Forces of Valor 82201 German VW-166 Schwimmwagen - SS-Panzer Aufklarung Abteilung 12, Battle of the Bulge, 1944 (1:32 Scale)
"I do not doubt that the outstanding ability of the designer and at a later date the economic acumen of manufacturers, will make it possible to make available to the German people a car which is low priced and cheap in operation, similar to what American people have enjoyed for a long time..."

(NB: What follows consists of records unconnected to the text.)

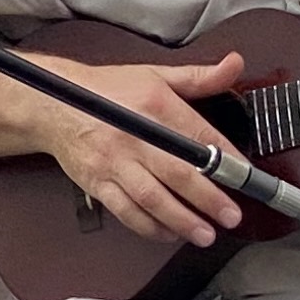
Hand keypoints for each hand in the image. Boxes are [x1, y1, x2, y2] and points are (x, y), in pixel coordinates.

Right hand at [36, 52, 248, 248]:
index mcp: (155, 106)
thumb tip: (233, 65)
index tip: (245, 175)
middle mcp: (136, 136)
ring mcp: (115, 162)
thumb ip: (200, 77)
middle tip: (231, 216)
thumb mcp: (156, 75)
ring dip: (181, 220)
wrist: (54, 104)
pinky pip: (126, 211)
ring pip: (152, 198)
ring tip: (205, 234)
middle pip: (178, 172)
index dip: (226, 158)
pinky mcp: (99, 182)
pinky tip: (168, 233)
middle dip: (208, 199)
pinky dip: (149, 227)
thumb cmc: (107, 92)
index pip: (199, 136)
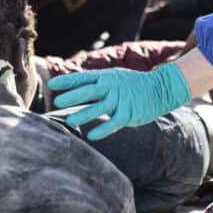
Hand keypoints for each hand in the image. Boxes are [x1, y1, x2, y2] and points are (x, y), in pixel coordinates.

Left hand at [47, 64, 190, 141]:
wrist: (160, 88)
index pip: (83, 78)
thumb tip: (73, 88)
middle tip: (57, 102)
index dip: (67, 81)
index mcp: (106, 77)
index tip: (51, 84)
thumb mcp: (113, 77)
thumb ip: (96, 83)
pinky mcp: (129, 113)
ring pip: (99, 108)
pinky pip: (113, 123)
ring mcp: (120, 100)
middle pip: (89, 91)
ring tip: (70, 122)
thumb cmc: (132, 84)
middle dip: (72, 96)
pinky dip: (102, 130)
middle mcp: (112, 87)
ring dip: (83, 115)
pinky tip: (91, 136)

- German Chancellor Adolf Hitler at the 26th International Berlin Automobile Show, 1936
Built by Volkswagen, the simple yet reliable Kubelwagen ("bucket car") was the German equivalent of the American Jeep. This nimble four-seater, based on Ferdinand Porsche's original "People's Car" design of the 1930's, used the same rear-mounted, aircooled engine to drive the rear wheels. Some models mounted an MG 42 machine gun behind the front passenger seat, giving the Kubelwagen a nasty bite. Other variants included an amphibious vehicle, called the Schwimmwagen, as well as radio communications, maintenance, ambulance, and survey variants.
This particular 1:32 scale replica of a German VW-166 Schwimmwagen was attached to the SS-Panzer Aufklarung Abteilung 12 (reconnaissance battalion)and used during the Battle of the Bulge counteroffensive. Sold Out!
Length: 4.69 inches
Width: 1.88 inches
Height: 1.88 inches
Release Date: July 2004
Historical Account: After the British and Canadian forces had liberated Caen, the HJ SS Panzer Grenadier Division was one of 24 German combat divisions which became encircled in the so-called "Falaise Pocket." At this time, the HJ SS Panzer Grenadier Division was ordered to hold open the northern shoulder of the pocket so that the trapped divisions could escape as best they could. The HJ SS Panzer Grenadier Division escaped being encircled as did about 20,000 other German troops - but more than 50,000 German soldiers remained trapped and forced to surrender to the advancing Allies.
Although the survivors of the Normandy campaign fought with just as much determination and dedication as they had during the summer months, in the long run, they were fighting a losing battle. By September 1944, only 1,500-3,500+ troopers of the Hiter Jugend Division survived. They had lost over 9,000 of their comrades in Normandy and in the ensuing Battle for the Falaise Gap. The 12th SS Panzer Grenadier Division had also lost most of its armor, much of their equipment and the bulk of their heavy weapons, so the formation was withdrawn for refitting and replacements.
In December of 1944, the now re-organized HJ SS Panzer Division participated in the Battle of the Bulge taking place in the Ardennes forest. Afterwards, the Hitler Jugend SS Panzer Division was sent to Hungary where it was supposed to assist in recapturing Budapest.
On May 8th, approximately 10,000 survivors of the 12.SS Panzer Division surrendered to the American 65th Infantry Division, 7th Army, near Enns in Austria. One surviving tank belonging to the division also surrendered to the Americans, marking an end to the unit's fighting career.